PCBs.  In 1974, a Pennsylvania homeowner installed an F.E. Myers, Co. water well pump that, unknown to her, used an oil lubricant containing PCBs.  As a result, when the woman showered and brushed her teeth, she was exposed to oily water containing the chemical.  She brought a products liability lawsuit which uncovered documents showing that the company knew from prior trade association memoranda that PCBs had been found in the oil and had previously leaked into pumped water, and that the trade association had recommended such information be kept from the public, customers and employees.  The jury awarded $766,000 in damages, $750,000 of which were punitive damages.  Friedman et al. v. F.E. Myers Co. et al., 710 F. Supp. 118, 125 (1989); Friedman et al. v. F.E. Myers, Co. et al., No. 88-3033 (E.D. Pa., verdict February 2, 1989).

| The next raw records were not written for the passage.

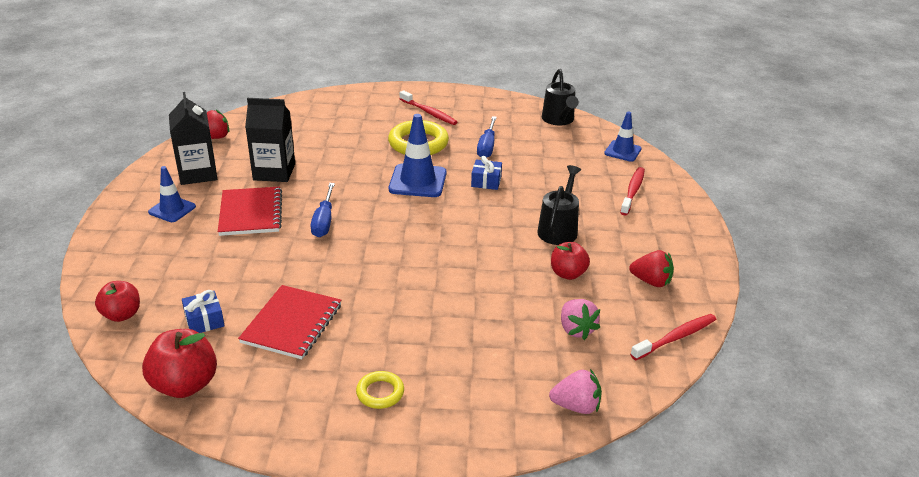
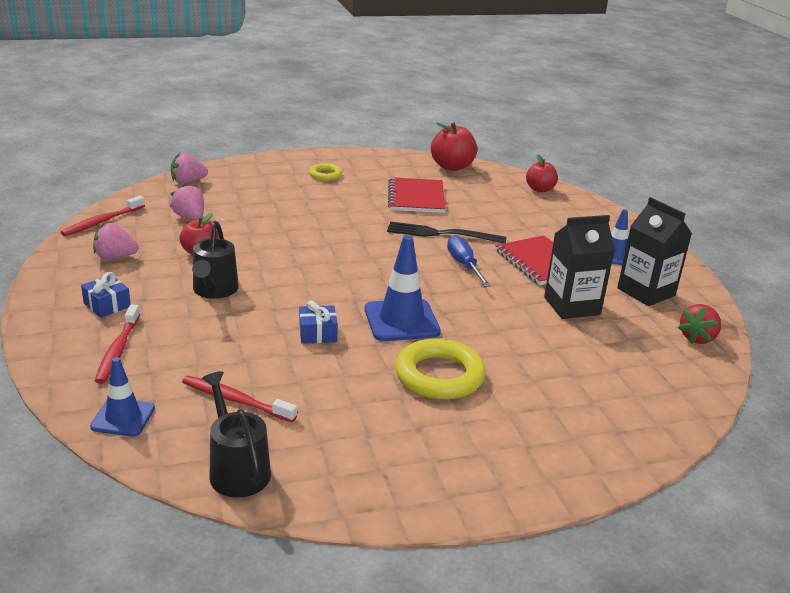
camera: 160 degrees right, 5 degrees down
blue gift [182,290,225,333] -> blue gift moved to [81,272,131,318]
red toothbrush [400,90,457,125] -> red toothbrush moved to [182,376,297,422]
blue screwdriver [477,116,497,158] -> none
red strawberry [629,250,674,287] -> pink strawberry [93,223,138,259]
none -> black fork [387,221,507,243]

Toluene.  A child died on June 13, 1992 after playing in and around a Durex Industries dumpster that contained toluene, a toxic cleansing agent the company used to clean printing rollers and manufacturing equipment.  Evidence showed that the plant operator had disregarded a citation issued four years earlier for improper storage and disposal of toxic chemicals, especially toluene. Durex had continued to illegally dispose of toluene, waste products containing toluene and other chemicals in a dumpster located across the street from a residential mobile home park which included families with young children.  The jury awarded $500 million, $300 million of which were punitive damages.  Perez v. William Recht Co., Inc. et al., No. 92-8983 (Hillsborough County Ct., Fla., verdict September 28, 1995).